The book goes on to the tell the story of the female comics who emerged in the 1960s, such as Joan Rivers, who also made a name for herself with self-deprecation. Yet Rivers also put raunchy material in her act. “I was talking about having an affair with a married professor, and that wasn’t a thing a nice Jewish girl talked about … I was talking about my gay friend, Mr Phyllis, and you just didn’t talk about that,” she told Kohen.
That helped to pave the way for more political and feminist comics to emerge, such as Lily Tomlin in the late 1960s. Then in the 1970s women comics burst onto television – not in the role of wives and mothers, but as independent women, such as in the Mary Tyler Moore Show. Not that it was easy. Kohen reveals how the actress and producer Marlo Thomas once gave a top ABC executive a copy of the classic 60s feminist tract by Betty Friedan, The Feminine Mystique. “He read it and kind of became convinced,” Thomas says in the book.

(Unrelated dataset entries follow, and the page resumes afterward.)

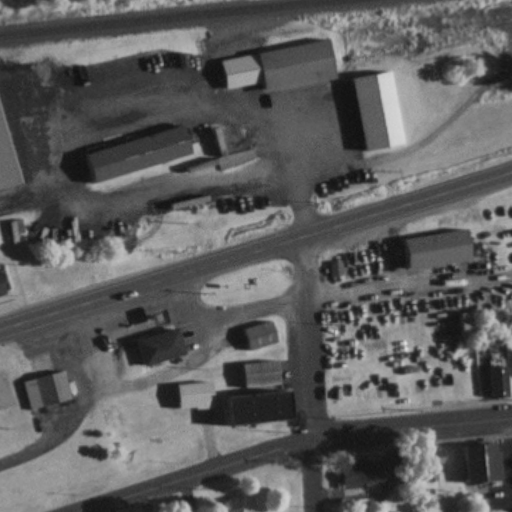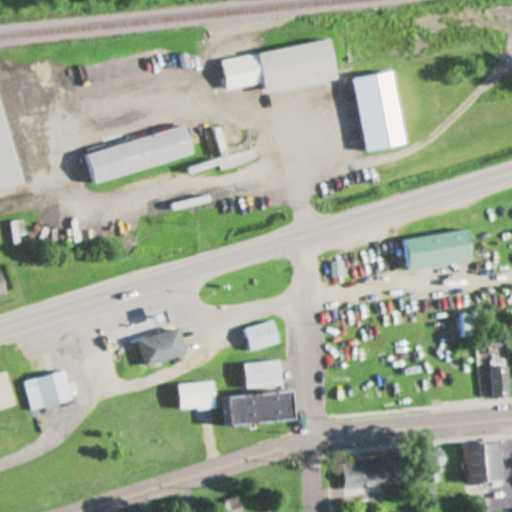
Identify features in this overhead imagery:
railway: (181, 19)
building: (296, 67)
building: (378, 111)
building: (138, 154)
road: (72, 174)
building: (439, 250)
road: (256, 253)
building: (473, 325)
building: (263, 336)
building: (162, 347)
building: (263, 374)
road: (315, 374)
building: (502, 380)
building: (48, 391)
building: (197, 396)
building: (258, 408)
building: (259, 408)
park: (124, 419)
road: (293, 447)
building: (485, 464)
building: (365, 477)
building: (229, 506)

By the 80s, comics such as Elayne Boosler were doing edgier material (“The Vatican is against surrogate mothers. Good thing they didn’t have that rule when Jesus was born.”) They were also starting to become more powerful – Late Night with David Letterman had a female lead writer. By the 90s, comedians such as Roseanne Barr and Ellen DeGeneres had mainstream hit shows led by feisty, powerful women.
Alternative comics such as Janeane Garofalo and Margaret Cho were major standup names and Whoopi Goldberg had gone from standup to being a wildly popular movie star. Yet still it was not easy. Carter remembered taking part in a standup comedy act that was being videoed by Paramount. She was introduced by a man with the remark: “Now here is something different. Our next comic has tits!”

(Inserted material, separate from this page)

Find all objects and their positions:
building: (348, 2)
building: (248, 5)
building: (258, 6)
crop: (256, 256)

Now, women comics have never seemed more powerful or more present. Wiig’s film Bridesmaids was one of the most successful films of 2011. Comedians such as Amy Poehler, Sarah Silverman, Lena Dunham and Chelsea Handler have become major figures in the cultural landscape.
However, they also represent a wide variety of styles: from the raunch of Handler to the self-conscious angst of Dunham to the cutting satire of Silverman. “It is an evolution. What we see now are more and more women, and so we get a greater diversity of things that they are talking about,” said Kohen.